- **Given data**
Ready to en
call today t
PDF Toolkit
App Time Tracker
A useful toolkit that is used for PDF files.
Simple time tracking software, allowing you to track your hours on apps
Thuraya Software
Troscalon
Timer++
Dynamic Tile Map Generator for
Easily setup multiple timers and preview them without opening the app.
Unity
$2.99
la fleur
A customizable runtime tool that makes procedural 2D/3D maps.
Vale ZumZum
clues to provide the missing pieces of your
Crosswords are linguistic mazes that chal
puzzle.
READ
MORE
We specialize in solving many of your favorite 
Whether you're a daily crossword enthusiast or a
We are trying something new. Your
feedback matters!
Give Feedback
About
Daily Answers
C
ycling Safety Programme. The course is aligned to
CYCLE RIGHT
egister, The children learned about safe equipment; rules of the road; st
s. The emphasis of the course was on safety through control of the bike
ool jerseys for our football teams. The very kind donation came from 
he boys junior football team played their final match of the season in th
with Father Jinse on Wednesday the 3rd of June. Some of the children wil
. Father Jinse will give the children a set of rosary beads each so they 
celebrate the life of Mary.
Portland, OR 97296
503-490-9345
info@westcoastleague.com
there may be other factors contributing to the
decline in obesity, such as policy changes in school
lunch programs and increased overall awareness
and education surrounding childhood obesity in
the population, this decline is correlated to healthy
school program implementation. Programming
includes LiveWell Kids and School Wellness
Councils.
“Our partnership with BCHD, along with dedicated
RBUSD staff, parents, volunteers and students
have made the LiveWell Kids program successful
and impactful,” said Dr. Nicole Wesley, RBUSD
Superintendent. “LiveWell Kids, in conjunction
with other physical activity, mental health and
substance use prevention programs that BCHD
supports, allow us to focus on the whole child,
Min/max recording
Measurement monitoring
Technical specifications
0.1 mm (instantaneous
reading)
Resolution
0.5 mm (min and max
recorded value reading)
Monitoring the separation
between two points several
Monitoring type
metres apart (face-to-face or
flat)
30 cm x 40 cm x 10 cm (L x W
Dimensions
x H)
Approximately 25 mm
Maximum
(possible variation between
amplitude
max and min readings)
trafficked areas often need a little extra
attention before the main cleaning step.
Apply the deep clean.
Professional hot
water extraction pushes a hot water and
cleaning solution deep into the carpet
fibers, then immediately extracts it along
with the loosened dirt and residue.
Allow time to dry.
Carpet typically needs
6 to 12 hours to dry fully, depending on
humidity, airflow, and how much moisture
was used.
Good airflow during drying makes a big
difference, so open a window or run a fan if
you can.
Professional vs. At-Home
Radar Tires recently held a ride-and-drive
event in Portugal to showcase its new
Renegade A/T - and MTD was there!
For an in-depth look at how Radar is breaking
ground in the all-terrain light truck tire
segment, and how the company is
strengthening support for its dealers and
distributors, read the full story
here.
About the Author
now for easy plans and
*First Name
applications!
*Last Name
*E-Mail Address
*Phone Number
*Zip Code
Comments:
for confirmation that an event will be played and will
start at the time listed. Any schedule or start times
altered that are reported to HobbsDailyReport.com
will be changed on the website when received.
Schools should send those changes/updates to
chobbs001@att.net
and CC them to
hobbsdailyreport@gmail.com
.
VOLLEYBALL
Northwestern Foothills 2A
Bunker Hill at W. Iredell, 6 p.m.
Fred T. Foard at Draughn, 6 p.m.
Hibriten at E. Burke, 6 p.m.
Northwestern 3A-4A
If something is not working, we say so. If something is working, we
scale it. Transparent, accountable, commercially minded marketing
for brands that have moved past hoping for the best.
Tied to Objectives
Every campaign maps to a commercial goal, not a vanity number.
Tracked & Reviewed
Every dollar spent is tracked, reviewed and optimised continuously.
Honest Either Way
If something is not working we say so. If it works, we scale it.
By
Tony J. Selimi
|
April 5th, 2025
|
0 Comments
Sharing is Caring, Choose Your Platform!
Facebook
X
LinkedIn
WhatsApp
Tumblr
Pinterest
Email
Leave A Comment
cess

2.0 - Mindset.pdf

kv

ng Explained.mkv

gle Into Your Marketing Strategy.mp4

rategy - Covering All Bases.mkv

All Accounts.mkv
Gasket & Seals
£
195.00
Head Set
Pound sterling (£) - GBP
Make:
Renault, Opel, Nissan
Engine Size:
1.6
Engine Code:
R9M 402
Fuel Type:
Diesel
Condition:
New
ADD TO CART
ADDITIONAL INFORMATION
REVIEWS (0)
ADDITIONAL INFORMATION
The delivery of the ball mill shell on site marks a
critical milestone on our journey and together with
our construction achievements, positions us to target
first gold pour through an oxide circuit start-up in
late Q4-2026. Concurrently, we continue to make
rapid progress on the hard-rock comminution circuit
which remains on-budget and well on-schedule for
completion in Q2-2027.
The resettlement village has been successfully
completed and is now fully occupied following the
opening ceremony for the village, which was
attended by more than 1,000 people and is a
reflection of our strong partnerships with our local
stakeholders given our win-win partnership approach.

- **Aim of the exercise**
Type out every line of text from all the material above, in order and without changing a word.

- **Solution for this problem**
Ready to en
call today t
PDF Toolkit
App Time Tracker
A useful toolkit that is used for PDF files.
Simple time tracking software, allowing you to track your hours on apps
Thuraya Software
Troscalon
Timer++
Dynamic Tile Map Generator for
Easily setup multiple timers and preview them without opening the app.
Unity
$2.99
la fleur
A customizable runtime tool that makes procedural 2D/3D maps.
Vale ZumZum
clues to provide the missing pieces of your
Crosswords are linguistic mazes that chal
puzzle.
READ
MORE
We specialize in solving many of your favorite 
Whether you're a daily crossword enthusiast or a
We are trying something new. Your
feedback matters!
Give Feedback
About
Daily Answers
C
ycling Safety Programme. The course is aligned to
CYCLE RIGHT
egister, The children learned about safe equipment; rules of the road; st
s. The emphasis of the course was on safety through control of the bike
ool jerseys for our football teams. The very kind donation came from 
he boys junior football team played their final match of the season in th
with Father Jinse on Wednesday the 3rd of June. Some of the children wil
. Father Jinse will give the children a set of rosary beads each so they 
celebrate the life of Mary.
Portland, OR 97296
503-490-9345
info@westcoastleague.com
there may be other factors contributing to the
decline in obesity, such as policy changes in school
lunch programs and increased overall awareness
and education surrounding childhood obesity in
the population, this decline is correlated to healthy
school program implementation. Programming
includes LiveWell Kids and School Wellness
Councils.
“Our partnership with BCHD, along with dedicated
RBUSD staff, parents, volunteers and students
have made the LiveWell Kids program successful
and impactful,” said Dr. Nicole Wesley, RBUSD
Superintendent. “LiveWell Kids, in conjunction
with other physical activity, mental health and
substance use prevention programs that BCHD
supports, allow us to focus on the whole child,
Min/max recording
Measurement monitoring
Technical specifications
0.1 mm (instantaneous
reading)
Resolution
0.5 mm (min and max
recorded value reading)
Monitoring the separation
between two points several
Monitoring type
metres apart (face-to-face or
flat)
30 cm x 40 cm x 10 cm (L x W
Dimensions
x H)
Approximately 25 mm
Maximum
(possible variation between
amplitude
max and min readings)
trafficked areas often need a little extra
attention before the main cleaning step.
Apply the deep clean.
Professional hot
water extraction pushes a hot water and
cleaning solution deep into the carpet
fibers, then immediately extracts it along
with the loosened dirt and residue.
Allow time to dry.
Carpet typically needs
6 to 12 hours to dry fully, depending on
humidity, airflow, and how much moisture
was used.
Good airflow during drying makes a big
difference, so open a window or run a fan if
you can.
Professional vs. At-Home
Radar Tires recently held a ride-and-drive
event in Portugal to showcase its new
Renegade A/T - and MTD was there!
For an in-depth look at how Radar is breaking
ground in the all-terrain light truck tire
segment, and how the company is
strengthening support for its dealers and
distributors, read the full story
here.
About the Author
now for easy plans and
*First Name
applications!
*Last Name
*E-Mail Address
*Phone Number
*Zip Code
Comments:
for confirmation that an event will be played and will
start at the time listed. Any schedule or start times
altered that are reported to HobbsDailyReport.com
will be changed on the website when received.
Schools should send those changes/updates to
chobbs001@att.net
and CC them to
hobbsdailyreport@gmail.com
.
VOLLEYBALL
Northwestern Foothills 2A
Bunker Hill at W. Iredell, 6 p.m.
Fred T. Foard at Draughn, 6 p.m.
Hibriten at E. Burke, 6 p.m.
Northwestern 3A-4A
If something is not working, we say so. If something is working, we
scale it. Transparent, accountable, commercially minded marketing
for brands that have moved past hoping for the best.
Tied to Objectives
Every campaign maps to a commercial goal, not a vanity number.
Tracked & Reviewed
Every dollar spent is tracked, reviewed and optimised continuously.
Honest Either Way
If something is not working we say so. If it works, we scale it.
By
Tony J. Selimi
|
April 5th, 2025
|
0 Comments
Sharing is Caring, Choose Your Platform!
Facebook
X
LinkedIn
WhatsApp
Tumblr
Pinterest
Email
Leave A Comment
cess

2.0 - Mindset.pdf

kv

ng Explained.mkv

gle Into Your Marketing Strategy.mp4

rategy - Covering All Bases.mkv

All Accounts.mkv
Gasket & Seals
£
195.00
Head Set
Pound sterling (£) - GBP
Make:
Renault, Opel, Nissan
Engine Size:
1.6
Engine Code:
R9M 402
Fuel Type:
Diesel
Condition:
New
ADD TO CART
ADDITIONAL INFORMATION
REVIEWS (0)
ADDITIONAL INFORMATION
The delivery of the ball mill shell on site marks a
critical milestone on our journey and together with
our construction achievements, positions us to target
first gold pour through an oxide circuit start-up in
late Q4-2026. Concurrently, we continue to make
rapid progress on the hard-rock comminution circuit
which remains on-budget and well on-schedule for
completion in Q2-2027.
The resettlement village has been successfully
completed and is now fully occupied following the
opening ceremony for the village, which was
attended by more than 1,000 people and is a
reflection of our strong partnerships with our local
stakeholders given our win-win partnership approach.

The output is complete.